Productions as a part of Tranquility Base:
- 2001 Razorfish
- 2004 Surrender
- 2005 Getting Away
- 2007 Oceanic
- 2007 Buzz

Productions as a part of OceanLab:
- 2001 Clear Blue Water
- 2002 Sky Falls Down
- 2003 Beautiful Together
- 2004 Satellite
- 2004 Sky Falls Down

Productions as a part of Rollerball:
- 2003 Albinoni
- 2004 Albinoni (Remix)

Production with Spencer Brown
- 2021 Santorini

===Remixes===
- 2000 What It Feels Like for a Girl (as Above & Beyond)
- 2002 M (as Above & Beyond)
- 2004 Sand in My Shoes / Don't Leave Home (as Above & Beyond)
- 2006 Black Is the Colour (as Above & Beyond)
- 2007 Home (as Tony)

Anjunabeats:
- 2003 Anjunabeats Volume One
- 2004 Anjunabeats Volume Two
- 2005 Anjunabeats Volume Three
- 2006 Anjunabeats Volume Four
- 2007 Anjunabeats Volume Five
- 2008 Anjunabeats100 + From Goa to Rio
- 2008 Anjunabeats Volume Six
- 2009 Anjunadeep:01
- 2009 Anjunabeats Volume 7
- 2010 Anjunabeats Volume 8
- 2011 10 Years of Anjunabeats

===Albums===

Albums with Above & Beyond:
- 2006 Tri-State
- 2008 Sirens of the Sea (as Above & Beyond presents OceanLab)
- 2011 Group Therapy
- 2014 Above & Beyond Acoustic
- 2015 We Are All We Need
- 2018 Common Ground
- 2025 Bigger Than All Of Us

Solo:
- 2024 Salt

===Other productions===
Upon becoming a member of the band Sad Lovers & Giants in 1986, Tony McGuinness had a successful career in the music industry.
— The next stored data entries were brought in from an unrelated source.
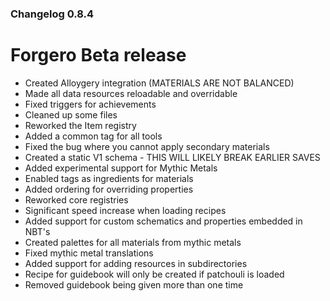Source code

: ### Changelog 0.8.4

# Forgero Beta release

* Created Alloygery integration (MATERIALS ARE NOT BALANCED)
* Made all data resources reloadable and overridable
* Fixed triggers for achievements
* Cleaned up some files
* Reworked the Item registry
* Added a common tag for all tools
* Fixed the bug where you cannot apply secondary materials
* Created a static V1 schema - THIS WILL LIKELY BREAK EARLIER SAVES
* Added experimental support for Mythic Metals
* Enabled tags as ingredients for materials
* Added ordering for overriding properties
* Reworked core registries
* Significant speed increase when loading recipes
* Added support for custom schematics and properties embedded in NBT's
* Created palettes for all materials from mythic metals
* Fixed mythic metal translations
* Added support for adding resources in subdirectories
* Recipe for guidebook will only be created if patchouli is loaded
* Removed guidebook being given more than one time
Their discography includes the following albums:
- 1988 Epic Garden Music
- 1988 Feeding the Flame
- 1988 Les Années Vertes
- 1988 Sleep / A Reflected Dream
- 1988 The Mirror Test
- 1990 Headland
- 1991 Les Années Vertes
- 1991 Treehouse Poetry
- 1996 The Best of E-Mail from Eternity
- 1999 La Dolce Vita (Live in Lausanne)
- 2000 Headland & Treehouse Poetry
- 2002 Melting in the Fullness of Time
- 2018 Mission Creep

As a part of Oceanlab, Above & Beyond, Anjunabeats, Rollerball and Tranquility Base, Tony McGuinness produced numerous tracks as a team under the label Anjunabeats.